WHEN YOU follow Steve Wynn’s money, there’s no smoking gun.
Just a lot of smoke.
On Oct. 1, 2014, Wynn Resorts — the developer of Wynn’s Everett casino — gave $2 million to the Republican Governors Association. That same day, the RGA contributed $1.1 million to Commonwealth Future, the political action committee that backed then Republican gubernatorial candidate — and now governor — Charlie Baker. The next day, Commonwealth Future allocated $1.1 million to purchase TV ads that attacked Democrat Martha Coakley.
Overall, the RGA spent $11.2 million to help Baker become governor. In December, a few weeks after his election, Baker told a Florida conference of fellow Republican governors: “First of all I want to just thank the RGA for your support in both elections. It made a huge difference in our campaign.”
Meanwhile, the Massachusetts expanded gaming law — Chapter 23K Section 46 — specifically bars any gaming license applicant from making a political contribution that directly or indirectly benefits any public office holder or candidate running for public office.
But speaking of smoke, here’s some more from the Massachusetts gambling commission, which is charged with enforcing the law. It formally granted a license to Wynn on Nov. 6, two days after voters rejected a referendum to ban the casino industry from Massachusetts. But because the commission voted to give Wynn a conditional license on Sept. 16, its members do not consider him “an applicant” at the time of his $2 million contribution to the RGA.
It’s not Wynn’s first show of generosity to that organization. Last August, the Globe reported on a $200,000 contribution the casino mogul made to the RGA in December 2013.
To be clear: The RGA transferred millions to Commonwealth Future. There’s no way to prove the exact dollars Wynn gave to the RGA are the same dollars the RGA contributed to the pro-Baker PAC and were then used to buy attack ads against Baker’s opponent.
The case is circumstantial, something like the one against Aaron Hernandez. It goes up against the RGA’s insistence that it accepts only “unrestricted, unearmarked contributions.” In Wynn’s case, a spokesman said, not one cent was directed to any political action committee connected with the 2014 Massachusetts gubernatorial election.
Still, Wynn’s political contributions are part of the backdrop to his effort to build that Everett casino. They also play out against a sharpening focus on the 1.75 acres of Everett land he plans to purchase from the MBTA as the gateway to his casino.
It’s on hold, for now. Earlier this month, the Baker administration withheld a crucial permit from Wynn Resorts, after a top Baker official said the sale violated state law because it was authorized before the appropriate agency conducted a review of traffic and other environmental issues. With the outcome now in Baker’s hands, the details of that transaction are worth reviewing.

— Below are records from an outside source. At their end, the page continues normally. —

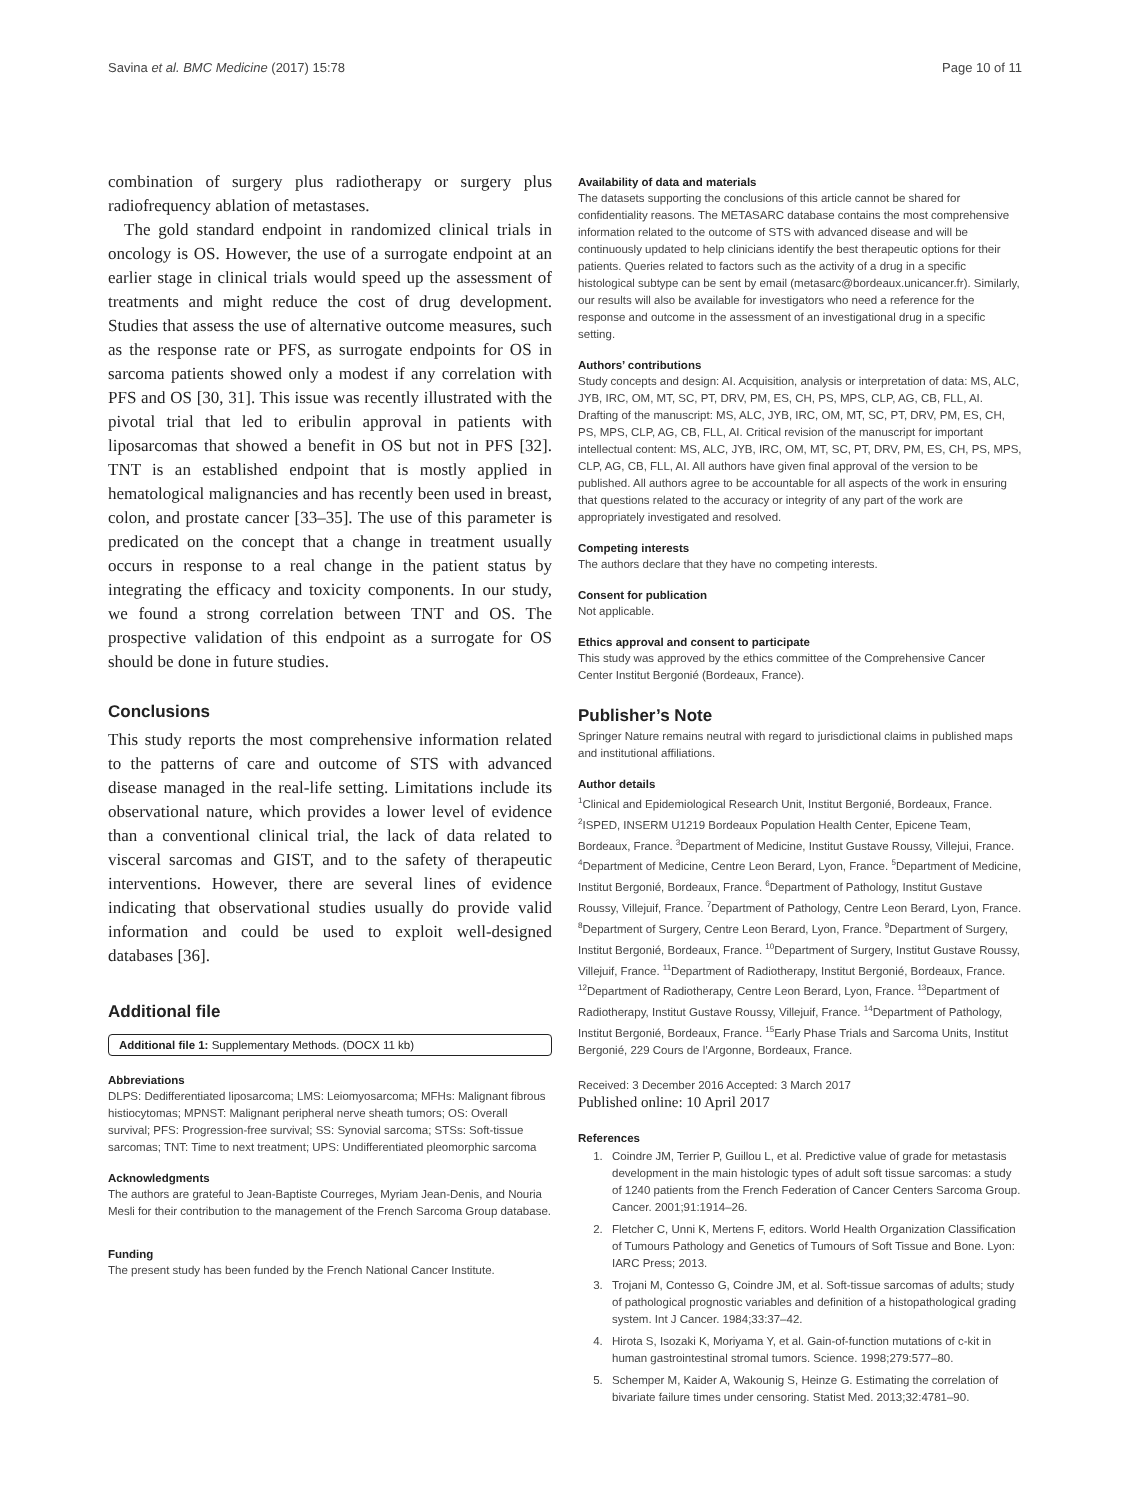Savina et al. BMC Medicine (2017) 15:78 Page 10 of 11
combination of surgery plus radiotherapy or surgery plus radiofrequency ablation of metastases.
The gold standard endpoint in randomized clinical trials in oncology is OS. However, the use of a surrogate endpoint at an earlier stage in clinical trials would speed up the assessment of treatments and might reduce the cost of drug development. Studies that assess the use of alternative outcome measures, such as the response rate or PFS, as surrogate endpoints for OS in sarcoma patients showed only a modest if any correlation with PFS and OS [30, 31]. This issue was recently illustrated with the pivotal trial that led to eribulin approval in patients with liposarcomas that showed a benefit in OS but not in PFS [32]. TNT is an established endpoint that is mostly applied in hematological malignancies and has recently been used in breast, colon, and prostate cancer [33–35]. The use of this parameter is predicated on the concept that a change in treatment usually occurs in response to a real change in the patient status by integrating the efficacy and toxicity components. In our study, we found a strong correlation between TNT and OS. The prospective validation of this endpoint as a surrogate for OS should be done in future studies.
Conclusions
This study reports the most comprehensive information related to the patterns of care and outcome of STS with advanced disease managed in the real-life setting. Limitations include its observational nature, which provides a lower level of evidence than a conventional clinical trial, the lack of data related to visceral sarcomas and GIST, and to the safety of therapeutic interventions. However, there are several lines of evidence indicating that observational studies usually do provide valid information and could be used to exploit well-designed databases [36].
Additional file
Additional file 1: Supplementary Methods. (DOCX 11 kb)
Abbreviations
DLPS: Dedifferentiated liposarcoma; LMS: Leiomyosarcoma; MFHs: Malignant fibrous histiocytomas; MPNST: Malignant peripheral nerve sheath tumors; OS: Overall survival; PFS: Progression-free survival; SS: Synovial sarcoma; STSs: Soft-tissue sarcomas; TNT: Time to next treatment; UPS: Undifferentiated pleomorphic sarcoma
Acknowledgments
The authors are grateful to Jean-Baptiste Courreges, Myriam Jean-Denis, and Nouria Mesli for their contribution to the management of the French Sarcoma Group database.
Funding
The present study has been funded by the French National Cancer Institute.
Availability of data and materials
The datasets supporting the conclusions of this article cannot be shared for confidentiality reasons. The METASARC database contains the most comprehensive information related to the outcome of STS with advanced disease and will be continuously updated to help clinicians identify the best therapeutic options for their patients. Queries related to factors such as the activity of a drug in a specific histological subtype can be sent by email (metasarc@bordeaux.unicancer.fr). Similarly, our results will also be available for investigators who need a reference for the response and outcome in the assessment of an investigational drug in a specific setting.
Authors’ contributions
Study concepts and design: AI. Acquisition, analysis or interpretation of data: MS, ALC, JYB, IRC, OM, MT, SC, PT, DRV, PM, ES, CH, PS, MPS, CLP, AG, CB, FLL, AI. Drafting of the manuscript: MS, ALC, JYB, IRC, OM, MT, SC, PT, DRV, PM, ES, CH, PS, MPS, CLP, AG, CB, FLL, AI. Critical revision of the manuscript for important intellectual content: MS, ALC, JYB, IRC, OM, MT, SC, PT, DRV, PM, ES, CH, PS, MPS, CLP, AG, CB, FLL, AI. All authors have given final approval of the version to be published. All authors agree to be accountable for all aspects of the work in ensuring that questions related to the accuracy or integrity of any part of the work are appropriately investigated and resolved.
Competing interests
The authors declare that they have no competing interests.
Consent for publication
Not applicable.
Ethics approval and consent to participate
This study was approved by the ethics committee of the Comprehensive Cancer Center Institut Bergonié (Bordeaux, France).
Publisher’s Note
Springer Nature remains neutral with regard to jurisdictional claims in published maps and institutional affiliations.
Author details
<sup>1</sup> Clinical and Epidemiological Research Unit, Institut Bergonié, Bordeaux, France. <sup>2</sup>ISPED, INSERM U1219 Bordeaux Population Health Center, Epicene Team, Bordeaux, France. <sup>3</sup>Department of Medicine, Institut Gustave Roussy, Villejui, France. <sup>4</sup>Department of Medicine, Centre Leon Berard, Lyon, France. <sup>5</sup>Department of Medicine, Institut Bergonié, Bordeaux, France. <sup>6</sup>Department of Pathology, Institut Gustave Roussy, Villejuif, France. <sup>7</sup>Department of Pathology, Centre Leon Berard, Lyon, France. <sup>8</sup>Department of Surgery, Centre Leon Berard, Lyon, France. <sup>9</sup>Department of Surgery, Institut Bergonié, Bordeaux, France. <sup>10</sup>Department of Surgery, Institut Gustave Roussy, Villejuif, France. <sup>11</sup>Department of Radiotherapy, Institut Bergonié, Bordeaux, France. <sup>12</sup>Department of Radiotherapy, Centre Leon Berard, Lyon, France. <sup>13</sup>Department of Radiotherapy, Institut Gustave Roussy, Villejuif, France. <sup>14</sup>Department of Pathology, Institut Bergonié, Bordeaux, France. <sup>15</sup>Early Phase Trials and Sarcoma Units, Institut Bergonié, 229 Cours de l’Argonne, Bordeaux, France.
Received: 3 December 2016 Accepted: 3 March 2017
Published online: 10 April 2017
References
1. Coindre JM, Terrier P, Guillou L, et al. Predictive value of grade for metastasis development in the main histologic types of adult soft tissue sarcomas: a study of 1240 patients from the French Federation of Cancer Centers Sarcoma Group. Cancer. 2001;91:1914–26.
2. Fletcher C, Unni K, Mertens F, editors. World Health Organization Classification of Tumours Pathology and Genetics of Tumours of Soft Tissue and Bone. Lyon: IARC Press; 2013.
3. Trojani M, Contesso G, Coindre JM, et al. Soft-tissue sarcomas of adults; study of pathological prognostic variables and definition of a histopathological grading system. Int J Cancer. 1984;33:37–42.
4. Hirota S, Isozaki K, Moriyama Y, et al. Gain-of-function mutations of c-kit in human gastrointestinal stromal tumors. Science. 1998;279:577–80.
5. Schemper M, Kaider A, Wakounig S, Heinze G. Estimating the correlation of bivariate failure times under censoring. Statist Med. 2013;32:4781–90.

In October 2013, then-transportation secretary Richard Davey put a $30 million value on the MBTA parcel. At the time, site improvements were part of Wynn’s proposal to buy the land.
In August 2014, Wynn offered to buy the land for $6 million and Davey signed off on it.
On September 3, the MBTA put the land out to bid, with a stipulation that Wynn had the right to beat any offer. No one else bid on the property.
Now, as the state waits for Wynn to respond to questions relating to the environmental review, the MBTA land is being held in escrow, a Baker spokesman said. Once Wynn files his response, the public will have 30 days to comment.
So far, Baker is standing up for the public interest in the sale of public land.
But the politics are messy for the new governor. Wynn is represented by ML Strategies, a subsidiary of the law firm Mintz Levin. The president and CEO of ML Strategies is Stephen P. Tocco, a former secretary of economic affairs under former Gov. William F. Weld, who was Baker’s old boss. Weld, a “principal” at ML Strategies, sat beside Wynn when he appeared before the state gaming commission.
Tocco said he didn’t know about Wynn’s $2 million contribution to the RGA.
A Baker spokesman declined comment on it.
Somehow, smoke always makes it harder to see what’s going on.